I admit it, I cry easily and it embarrasses my children. We took our family to see Mr. Popper’s Penguins the other day and I got teary during the “sad” moments. If you ask my children, they will tell you that there were no “sad” moments in that movie. But me, I’m different. I cry as easily as I laugh, and sometimes at the same time.
When my daughter graduated from middle school, I cried on the way TO the graduation. She looked at me in disbelief as I drove down the street toward her inevitable transition to High School.
I remember that my mother used to cry easily; during fireworks, any rendition of the National Anthem, her grandchildren singing and dancing – you name it. Her tears were such a source of embarrassment for me. I would cringe as I stood next to her – feeling both the weight of her tears washing over me and the pressure of keeping my own tears inside.
So what is all this embarrassment about? Why do children take on their parent’s behavior as a responsibility? I imagine all the babies getting together in their first year for a baby conference where they learn their fate; “ok, Maggie, you get the mom that flirts with all the teachers, Phil over there has the dad who wears white socks and plaid Bermuda shorts – Beth, you get the one that cries.”

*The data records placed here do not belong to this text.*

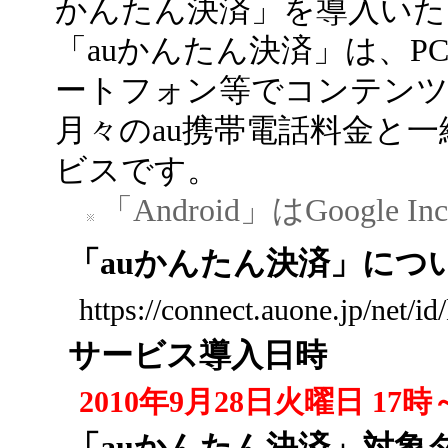
かんたん決済」を導入いた
「auかんたん決済」は、PC や
ートフォン等でコンテンツ
月々のau携帯電話料金と
ビスです。
「Android」はGoogl
「auかんたん決済」につ
https://connect.auone.jp/net/id
サービス導入日時
2010年9月28日火曜日 17時
「auかんたん決済」対象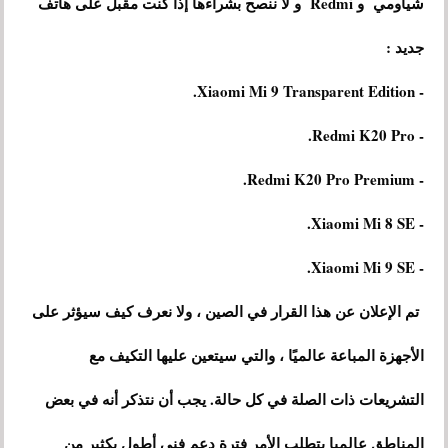
شياومي و Redmi و لا ننصح بشراءها إذا كنت مقبل على هاتف
جديد :
- Xiaomi Mi 9 Transparent Edition.
- Redmi K20 Pro.
- Redmi K20 Pro Premium.
- Xiaomi Mi 8 SE.
- Xiaomi Mi 9 SE.
تم الإعلان عن هذا القرار في الصين ، ولا نعرف كيف سيؤثر على
الأجهزة المباعة عالميًا ، والتي سيتعين عليها التكيف مع
التشريعات ذات الصلة في كل حالة. يجب أن نتذكر أنه في بعض
المناطق عالميا يتطلب الأمر فترة دعم فني أطول بكثير من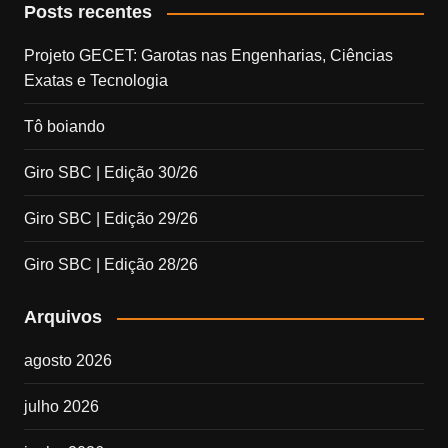
Posts recentes
Projeto GECET: Garotas nas Engenharias, Ciências
Exatas e Tecnologia
Tô boiando
Giro SBC | Edição 30/26
Giro SBC | Edição 29/26
Giro SBC | Edição 28/26
Arquivos
agosto 2026
julho 2026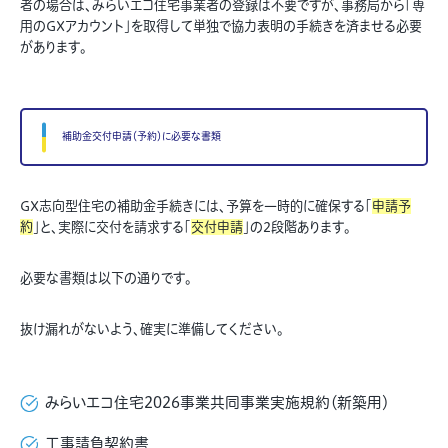
者の場合は、みらいエコ住宅事業者の登録は不要ですが、事務局から「専
用のGXアカウント」を取得して単独で協力表明の手続きを済ませる必要
があります。
補助金交付申請（予約）に必要な書類
GX志向型住宅の補助金手続きには、予算を一時的に確保する「
申請予
約
」と、実際に交付を請求する「
交付申請
」の2段階あります。
必要な書類は以下の通りです。
抜け漏れがないよう、確実に準備してください。
みらいエコ住宅2026事業共同事業実施規約（新築用）
工事請負契約書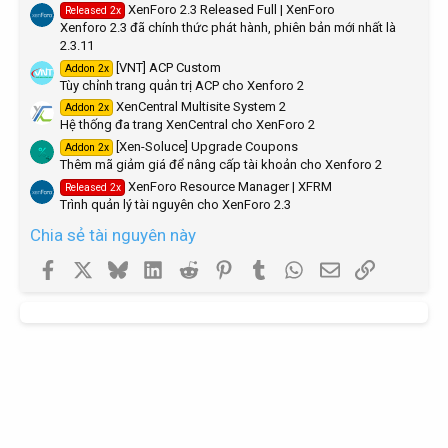
XenForo 2.3 Released Full | XenForo
Released 2x
(
Xenforo 2.3 đã chính thức phát hành, phiên bản mới nhất là
s
)
2.3.11
[VNT] ACP Custom
Addon 2x
Tùy chỉnh trang quản trị ACP cho Xenforo 2
XenCentral Multisite System 2
Addon 2x
Hệ thống đa trang XenCentral cho XenForo 2
[Xen-Soluce] Upgrade Coupons
Addon 2x
Thêm mã giảm giá để nâng cấp tài khoản cho Xenforo 2
XenForo Resource Manager | XFRM
Released 2x
Trình quản lý tài nguyên cho XenForo 2.3
Chia sẻ tài nguyên này
Facebook
X
Bluesky
LinkedIn
Reddit
Pinterest
Tumblr
WhatsApp
Email
Link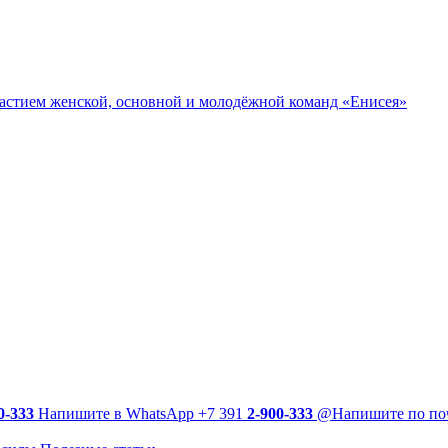
участием женской, основной и молодёжной команд «Енисея»
0-333
Напишите в WhatsApp
+7 391
2-900-333
@
Напишите по по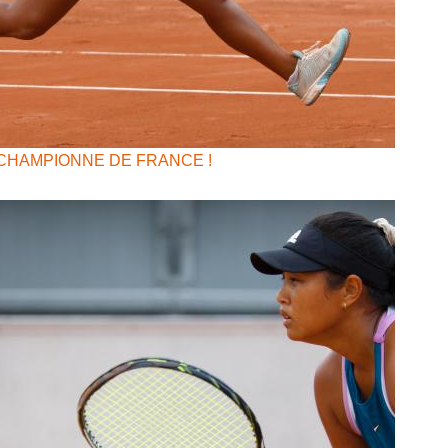
CHAMPIONNE DE FRANCE !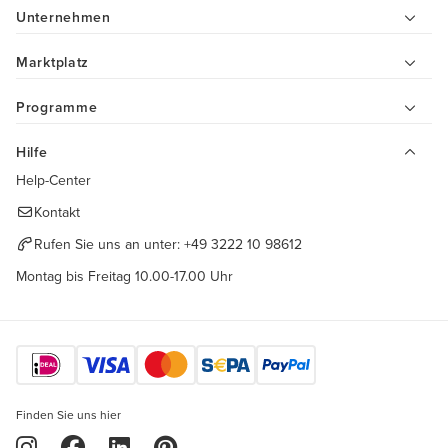
Unternehmen
Marktplatz
Programme
Hilfe
Help-Center
Kontakt
Rufen Sie uns an unter:
+49 3222 10 98612
Montag bis Freitag 10.00-17.00 Uhr
Finden Sie uns hier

Maybe being embarrassed is a way of confirming our differences? Our children are not us and it’s important to them that everyone knows. Maybe they hold a little fear that they are more like us than they would care to admit? And maybe the embarrassment belies an understanding that they do share some of our idiosyncrasies and there is richness to our bond that runs deep?
It is in fact, an embarrassment of riches. So go forth and turn on the waterworks!
Coach Me Quick tips for embarrassing your children:
1. Be who you are.
2. Appreciate your children even when they do not seem to be appreciating you.
3. Know that their embarrassment is about the bond you share and be grateful for that gift.